▸ **To-do item**: Find "fx_px: 2133" and "f_number: 2.8" in the records below. Copy the lines holding them and every line between, exactly, and no others.

▸ **The data**:
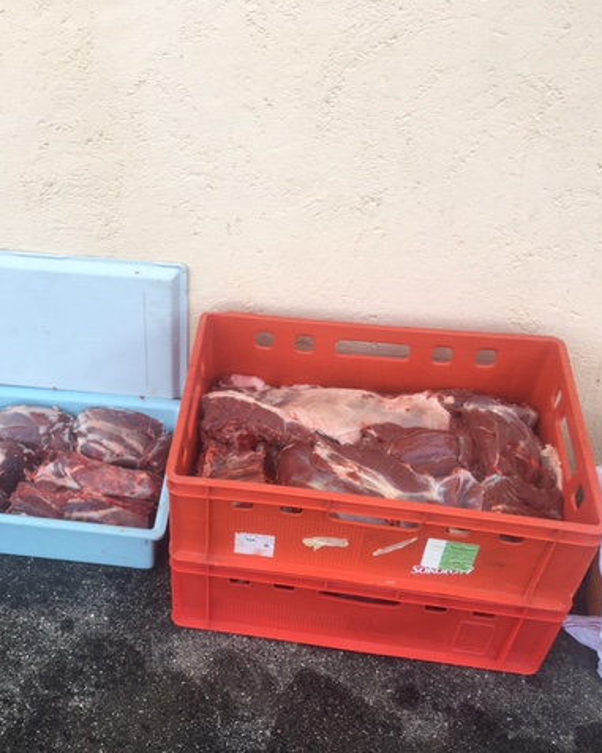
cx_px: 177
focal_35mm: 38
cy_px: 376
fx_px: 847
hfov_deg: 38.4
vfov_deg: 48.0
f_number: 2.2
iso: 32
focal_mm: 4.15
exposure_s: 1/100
==
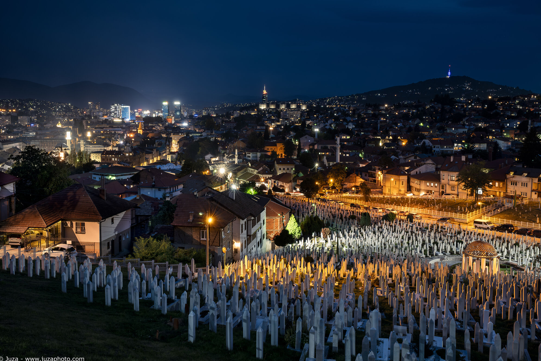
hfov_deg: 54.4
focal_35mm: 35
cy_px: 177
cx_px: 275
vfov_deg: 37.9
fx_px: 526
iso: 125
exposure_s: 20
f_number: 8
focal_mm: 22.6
...
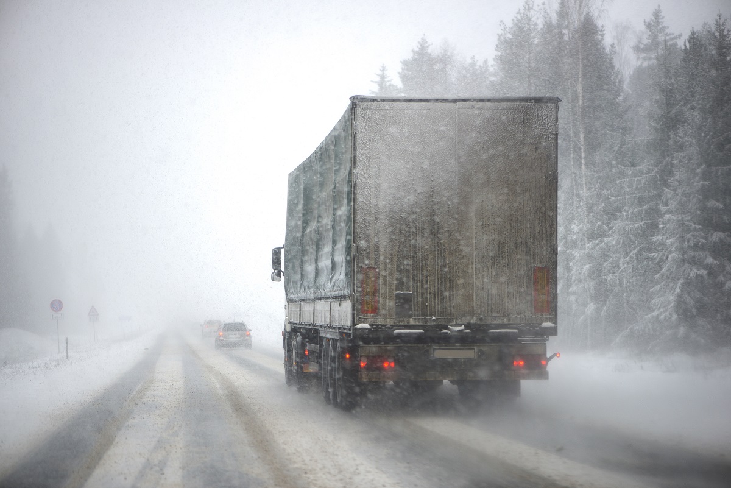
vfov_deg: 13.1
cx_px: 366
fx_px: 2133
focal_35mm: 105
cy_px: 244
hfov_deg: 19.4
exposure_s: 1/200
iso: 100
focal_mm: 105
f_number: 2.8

▸ **Response below**:
fx_px: 2133
focal_35mm: 105
cy_px: 244
hfov_deg: 19.4
exposure_s: 1/200
iso: 100
focal_mm: 105
f_number: 2.8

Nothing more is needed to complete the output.